During 2012, 346 cases of cryptosporidiosis (6.5 per 100,000 population) were reported. This is 45% higher than the median number of cases reported annually from 2002 to 2011 (median, 239 cases; range, 147 to 389). The median age of cases in 2012 was 27 years (range, 3 months to 92 years). Children 10 years of age or younger accounted for 30% of cases. Fifty-eight percent of cases occurred during July through October. The incidence of cryptosporidiosis in the Southwestern, Southeastern, Central, and West Central districts (20.8, 19.7, 10.8, and 9.4 cases per 100,000, respectively) was significantly higher than the statewide incidence. Only 52 (15%) reported cases occurred among residents of the metropolitan area (1.7 per 100,000). Thirty-seven (11%) cases required hospitalization, for a median of 4 days (range, 1 to 26 days).

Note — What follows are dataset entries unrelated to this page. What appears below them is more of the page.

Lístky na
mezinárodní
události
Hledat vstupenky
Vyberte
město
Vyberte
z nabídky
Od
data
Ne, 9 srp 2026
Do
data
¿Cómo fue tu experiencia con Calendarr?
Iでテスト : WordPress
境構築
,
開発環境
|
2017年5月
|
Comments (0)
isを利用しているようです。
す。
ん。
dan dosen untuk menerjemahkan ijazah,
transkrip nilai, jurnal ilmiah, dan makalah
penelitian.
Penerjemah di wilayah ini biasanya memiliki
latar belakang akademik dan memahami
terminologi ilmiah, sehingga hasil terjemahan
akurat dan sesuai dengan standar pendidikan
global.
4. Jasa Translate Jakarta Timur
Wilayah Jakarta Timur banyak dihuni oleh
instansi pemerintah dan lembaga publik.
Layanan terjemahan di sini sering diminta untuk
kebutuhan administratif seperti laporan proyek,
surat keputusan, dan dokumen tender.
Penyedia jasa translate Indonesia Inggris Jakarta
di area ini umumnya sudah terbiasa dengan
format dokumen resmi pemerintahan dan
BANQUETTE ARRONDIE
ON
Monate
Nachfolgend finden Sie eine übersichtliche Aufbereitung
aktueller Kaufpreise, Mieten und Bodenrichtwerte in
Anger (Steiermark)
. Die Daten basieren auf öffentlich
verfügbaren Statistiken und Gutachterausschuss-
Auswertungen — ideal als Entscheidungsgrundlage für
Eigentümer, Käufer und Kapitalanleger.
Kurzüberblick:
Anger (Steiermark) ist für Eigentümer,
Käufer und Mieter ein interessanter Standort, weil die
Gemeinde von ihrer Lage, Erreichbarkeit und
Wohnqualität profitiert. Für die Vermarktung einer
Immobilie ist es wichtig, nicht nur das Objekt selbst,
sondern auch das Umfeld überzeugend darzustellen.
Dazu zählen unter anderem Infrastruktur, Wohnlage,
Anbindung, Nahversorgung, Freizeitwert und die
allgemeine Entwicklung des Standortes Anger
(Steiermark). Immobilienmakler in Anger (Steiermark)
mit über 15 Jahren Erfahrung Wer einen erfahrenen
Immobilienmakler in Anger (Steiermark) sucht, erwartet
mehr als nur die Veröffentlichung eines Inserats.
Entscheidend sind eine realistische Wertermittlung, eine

A record 18 outbreaks of cryptosporidiosis were identified in Minnesota in 2012, accounting for 58 laboratory-confirmed cases (7 among non-Minnesota residents). Nine recreational water outbreaks of cryptosporidiosis occurred, accounting for 181 cases (42 laboratory-confirmed). The recreational water outbreaks included three at municipal pools/ water parks (Goodhue, Hennepin, and Lyon counties), two at hotel water parks (Crow Wing and St. Louis counties), two at splash pads (Benton and Stearns counties), one at a lake (Crow Wing County), and one at a swim pond (Washington County). Three outbreaks of cryptosporidiosis were associated with contact with calves, accounting for 44 cases (9 laboratory-confirmed). The animal contact outbreaks occurred at a petting zoo (Goodhue County), an educational farm camp (Hennepin County), and a birthday party held at a private farm (Dakota County). Six outbreaks of cryptosporidiosis at daycares accounted for 20 cases (7 laboratory-confirmed); the daycare outbreaks occurred in Brown, Goodhue, Mower, Olmsted, Ramsey, and Stearns Counties.
In a paper published in Clinical Infectious Diseases in April 2010, we reported an evaluation of rapid assays used by Minnesota clinical laboratories for the diagnosis of cryptosporidiosis. The overall positive predictive value of the rapid assays was 56%, compared to 97% for non-rapid assays. The widespread use of rapid assays could be artificially contributing to the increased number of reported cases of cryptosporidiosis. Rapid assay-positive specimens should be confirmed with other methods. It is important that health care providers are aware of the limitations and proper use of rapid assays in the diagnosis of cryptosporidiosis and that they limit testing to patients who have symptoms characteristic of the disease.